SELECTED EXCERPT:
In 1986, at age 45, I was diagnosed a Type 2 diabetic. The standard at the time was 2 consecutive fasting blood sugars ≥140mg/dl. In 1997 the standard was lowered to ≥126mg/dl, so I had probably been diabetic for at least 10 years, from age 35. My doctor suspected I might be diabetic because in 1986 I weighed 300 pounds, up from 250 in 1974.
Of course, my doctor told me to lose weight. He also began to treat me with a sulfonylurea (micronase, later glyburide), an oral antidiabetic medication that forced my already stressed pancreas to secrete more insulin whenever I ate carbohydrates, especially simple sugars and highly processed carbs.
I had tried many times to lose weight. My doctor, and his staff nutritionist, a Registered Dietitian (RD) had recommended a “balanced, calorie restricted” diet, and exercise. I was always hungry, but from time to time I did lose weight and always gained it back. Net result: over the years I continued to gain weight, and my diabetes worsened. In the mid 1990s, after I was “maxed out” on glyburide, my doctor prescribed metformin, a new medication (in the U.S.). In a few years I was maxed out on metformin too, and my blood sugars still out of control, so my doctor started me on a third class of diabetes meds. Soon, I feared, I would be injecting insulin once a day or maybe even with each meal.

TO DO:
(A) In the diabetes account, how much did the writer weigh in 1986?
(B) Please resume the diabetes account from its last sentence, keeping the same first-person voice.

[Items in a dataset]

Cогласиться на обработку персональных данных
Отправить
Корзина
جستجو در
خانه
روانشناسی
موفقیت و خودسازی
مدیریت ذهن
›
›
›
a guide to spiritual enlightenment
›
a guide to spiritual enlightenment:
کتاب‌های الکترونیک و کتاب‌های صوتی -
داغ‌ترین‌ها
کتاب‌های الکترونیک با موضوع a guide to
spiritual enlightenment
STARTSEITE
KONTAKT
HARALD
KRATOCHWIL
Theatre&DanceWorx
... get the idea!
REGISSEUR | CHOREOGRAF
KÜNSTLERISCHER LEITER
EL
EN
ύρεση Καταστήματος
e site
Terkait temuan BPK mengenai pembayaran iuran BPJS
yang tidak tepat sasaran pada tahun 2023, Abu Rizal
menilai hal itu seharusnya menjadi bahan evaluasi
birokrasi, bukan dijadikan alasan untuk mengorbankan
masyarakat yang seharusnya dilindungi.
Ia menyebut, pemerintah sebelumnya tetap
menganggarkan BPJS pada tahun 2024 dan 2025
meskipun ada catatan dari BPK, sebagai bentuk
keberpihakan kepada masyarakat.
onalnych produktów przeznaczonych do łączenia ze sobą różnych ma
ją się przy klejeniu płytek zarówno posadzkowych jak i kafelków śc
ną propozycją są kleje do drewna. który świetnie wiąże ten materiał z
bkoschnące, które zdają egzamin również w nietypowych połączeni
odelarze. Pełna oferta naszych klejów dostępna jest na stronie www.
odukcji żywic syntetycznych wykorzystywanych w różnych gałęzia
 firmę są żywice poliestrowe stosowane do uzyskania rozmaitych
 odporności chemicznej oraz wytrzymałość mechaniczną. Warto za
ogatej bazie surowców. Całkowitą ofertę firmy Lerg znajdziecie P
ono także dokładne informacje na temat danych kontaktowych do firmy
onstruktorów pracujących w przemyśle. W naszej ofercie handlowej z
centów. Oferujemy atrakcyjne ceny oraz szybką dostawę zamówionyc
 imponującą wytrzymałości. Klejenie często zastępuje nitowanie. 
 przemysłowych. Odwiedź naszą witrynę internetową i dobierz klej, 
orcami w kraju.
==
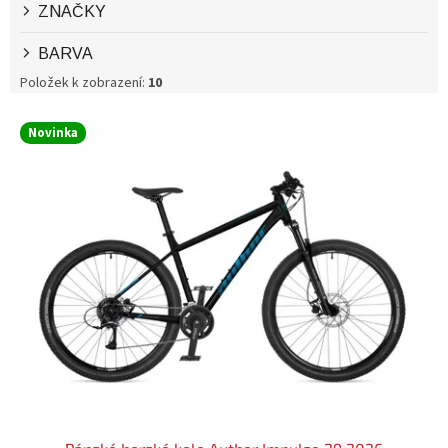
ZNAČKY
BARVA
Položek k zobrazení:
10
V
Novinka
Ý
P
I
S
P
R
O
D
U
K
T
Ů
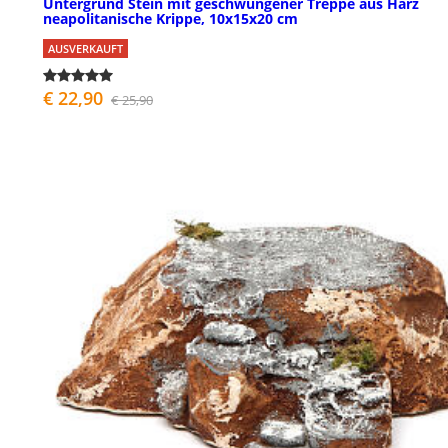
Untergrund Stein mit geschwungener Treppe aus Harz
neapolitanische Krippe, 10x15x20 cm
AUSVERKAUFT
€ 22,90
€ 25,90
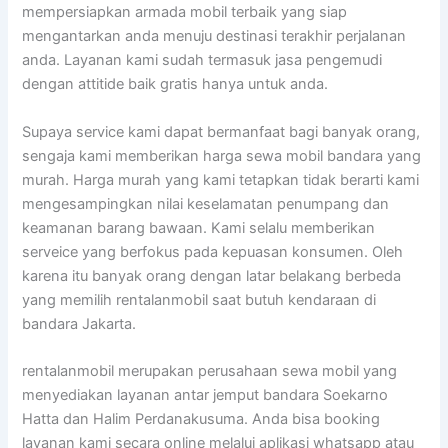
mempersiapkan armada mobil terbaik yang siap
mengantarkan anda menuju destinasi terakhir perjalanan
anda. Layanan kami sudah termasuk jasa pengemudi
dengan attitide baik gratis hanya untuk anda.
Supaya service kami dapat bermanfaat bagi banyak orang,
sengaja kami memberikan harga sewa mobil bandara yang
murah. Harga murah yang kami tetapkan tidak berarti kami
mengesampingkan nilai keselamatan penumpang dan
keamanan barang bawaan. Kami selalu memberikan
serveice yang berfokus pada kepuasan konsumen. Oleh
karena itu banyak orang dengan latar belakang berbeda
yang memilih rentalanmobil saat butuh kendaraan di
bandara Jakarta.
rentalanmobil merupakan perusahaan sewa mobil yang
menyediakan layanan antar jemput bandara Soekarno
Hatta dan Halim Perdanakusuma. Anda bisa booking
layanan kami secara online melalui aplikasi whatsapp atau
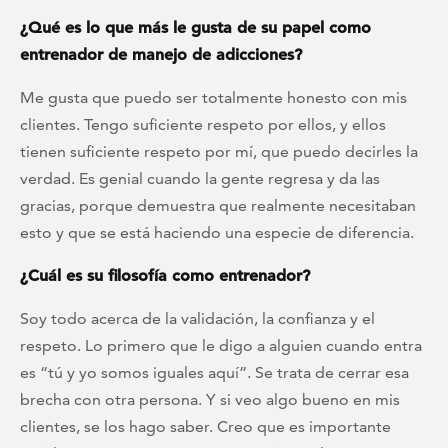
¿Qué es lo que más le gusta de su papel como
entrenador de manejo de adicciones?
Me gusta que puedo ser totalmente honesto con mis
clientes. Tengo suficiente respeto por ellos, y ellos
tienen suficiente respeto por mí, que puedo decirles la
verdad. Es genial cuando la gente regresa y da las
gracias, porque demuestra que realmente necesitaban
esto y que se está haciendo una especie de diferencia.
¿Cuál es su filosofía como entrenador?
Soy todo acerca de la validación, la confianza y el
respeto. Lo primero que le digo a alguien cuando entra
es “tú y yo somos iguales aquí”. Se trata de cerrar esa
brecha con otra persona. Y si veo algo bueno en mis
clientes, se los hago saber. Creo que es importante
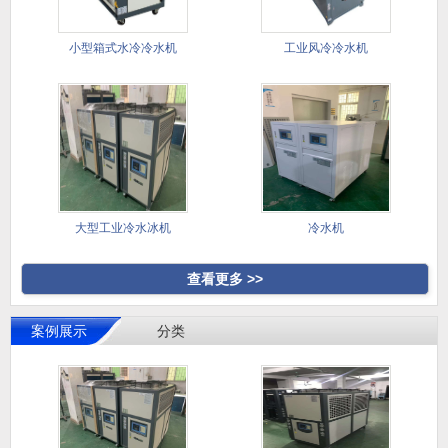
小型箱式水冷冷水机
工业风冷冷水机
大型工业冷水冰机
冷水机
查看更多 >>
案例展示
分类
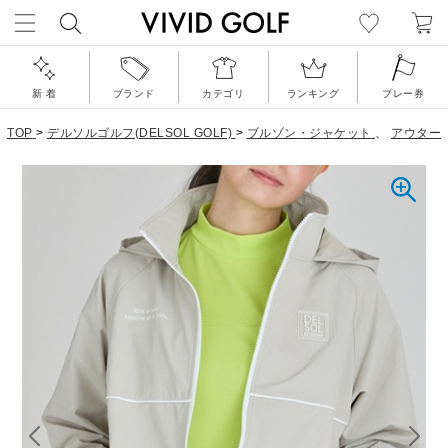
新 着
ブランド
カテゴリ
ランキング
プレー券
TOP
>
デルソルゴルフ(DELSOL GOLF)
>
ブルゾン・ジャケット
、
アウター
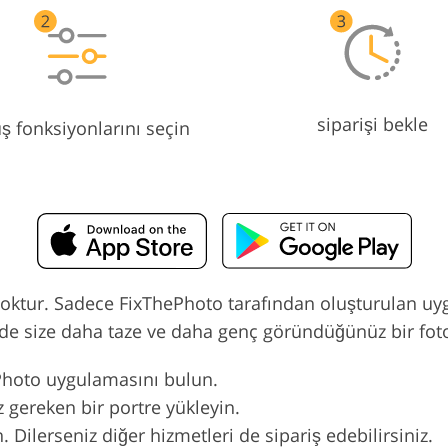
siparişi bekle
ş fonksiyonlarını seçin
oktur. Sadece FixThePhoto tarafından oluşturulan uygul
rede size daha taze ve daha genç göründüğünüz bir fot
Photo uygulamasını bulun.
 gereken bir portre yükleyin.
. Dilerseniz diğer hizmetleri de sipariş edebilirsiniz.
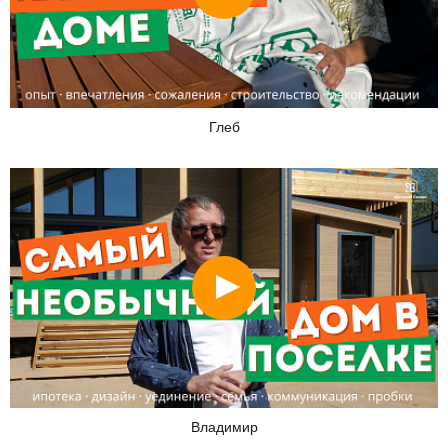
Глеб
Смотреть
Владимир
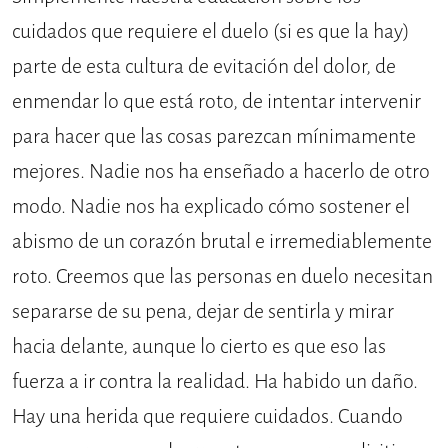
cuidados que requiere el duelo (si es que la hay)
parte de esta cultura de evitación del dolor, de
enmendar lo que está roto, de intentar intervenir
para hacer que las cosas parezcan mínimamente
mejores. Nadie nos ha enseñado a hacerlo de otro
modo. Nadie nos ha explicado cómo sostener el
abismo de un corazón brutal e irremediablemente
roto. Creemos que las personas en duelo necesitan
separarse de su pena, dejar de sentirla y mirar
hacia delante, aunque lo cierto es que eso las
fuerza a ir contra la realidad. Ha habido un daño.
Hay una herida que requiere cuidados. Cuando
...
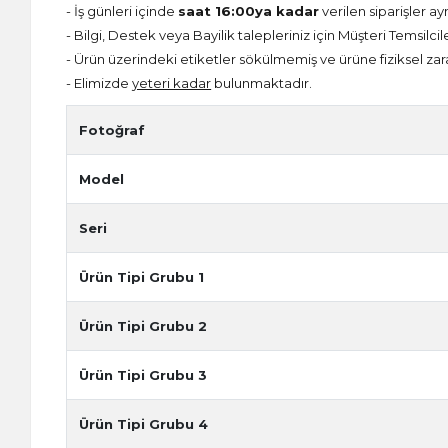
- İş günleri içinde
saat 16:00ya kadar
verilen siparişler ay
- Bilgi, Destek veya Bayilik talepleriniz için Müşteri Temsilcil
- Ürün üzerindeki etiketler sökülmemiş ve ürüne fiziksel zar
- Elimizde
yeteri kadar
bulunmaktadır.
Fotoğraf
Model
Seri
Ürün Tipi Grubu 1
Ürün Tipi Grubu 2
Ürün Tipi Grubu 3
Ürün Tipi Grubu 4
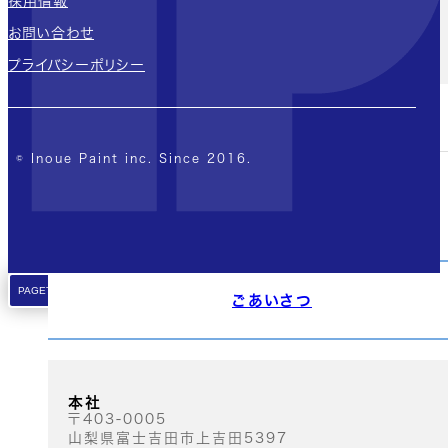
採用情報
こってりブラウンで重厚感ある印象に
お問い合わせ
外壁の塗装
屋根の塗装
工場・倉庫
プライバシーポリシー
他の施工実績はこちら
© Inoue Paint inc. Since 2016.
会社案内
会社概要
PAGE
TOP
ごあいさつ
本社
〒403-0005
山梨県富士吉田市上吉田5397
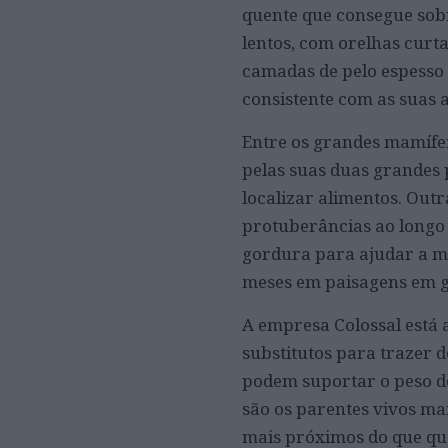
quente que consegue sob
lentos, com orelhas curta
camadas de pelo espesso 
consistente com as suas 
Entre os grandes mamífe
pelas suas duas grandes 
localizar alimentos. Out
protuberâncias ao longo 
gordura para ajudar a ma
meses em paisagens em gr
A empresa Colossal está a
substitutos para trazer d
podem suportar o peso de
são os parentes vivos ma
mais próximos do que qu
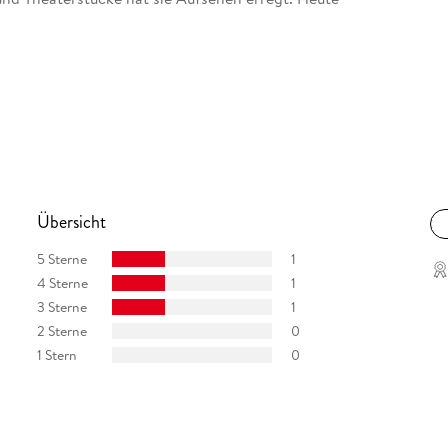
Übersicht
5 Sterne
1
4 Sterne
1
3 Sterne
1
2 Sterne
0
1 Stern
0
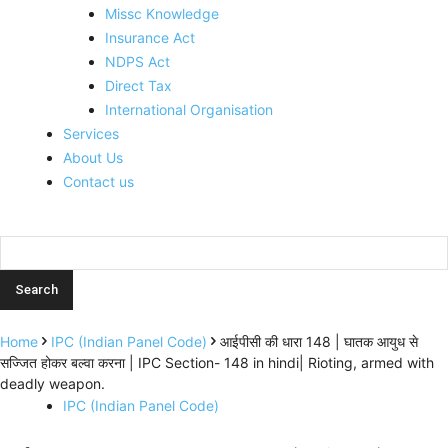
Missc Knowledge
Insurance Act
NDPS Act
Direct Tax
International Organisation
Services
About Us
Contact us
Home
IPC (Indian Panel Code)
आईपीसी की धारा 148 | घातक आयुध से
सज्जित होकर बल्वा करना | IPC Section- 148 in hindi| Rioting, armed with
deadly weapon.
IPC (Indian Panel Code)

ANSWERS GIVEN:
(A) 300 pounds.

(B)
By 2002, I was the heaviest I had ever been. In fact, at several office visits I had been too heavy to be weighed on the office scale. So, one day in early August, before a scheduled appointment, I stopped at the Fulton Fish Market on the way to work and weighed myself on a commercial scale. I weighed 375 pounds. That was really scary. So, when I walked into the doctor’s office later that day, I was motivated to lose weight.
“Have I got a diet for you!” my doctor greeted me from the nurse’s station as I walked into the office. Serendipity had created a moment where my doctor had a specific recommendation for me, and I was totally receptive. He told me that he had personally tried a diet that he had read about in The New York Times! It was the cover story of July 7, 2002, Sunday Magazine, “What If It's All Been a Big Fat Lie?” written by Gary Taubes, an award-winning science writer. This ground breaking article that was to change many lives, including mine.
My doctor and I were both interested in this diet because we both wanted me to lose weight – a lot of weight. That was his and my primary motivation. But as he walked me down the hall to schedule my next appointment, he put his hand on my shoulder and said, “Dan, this may help your diabetes too.” Boy was that an understatement!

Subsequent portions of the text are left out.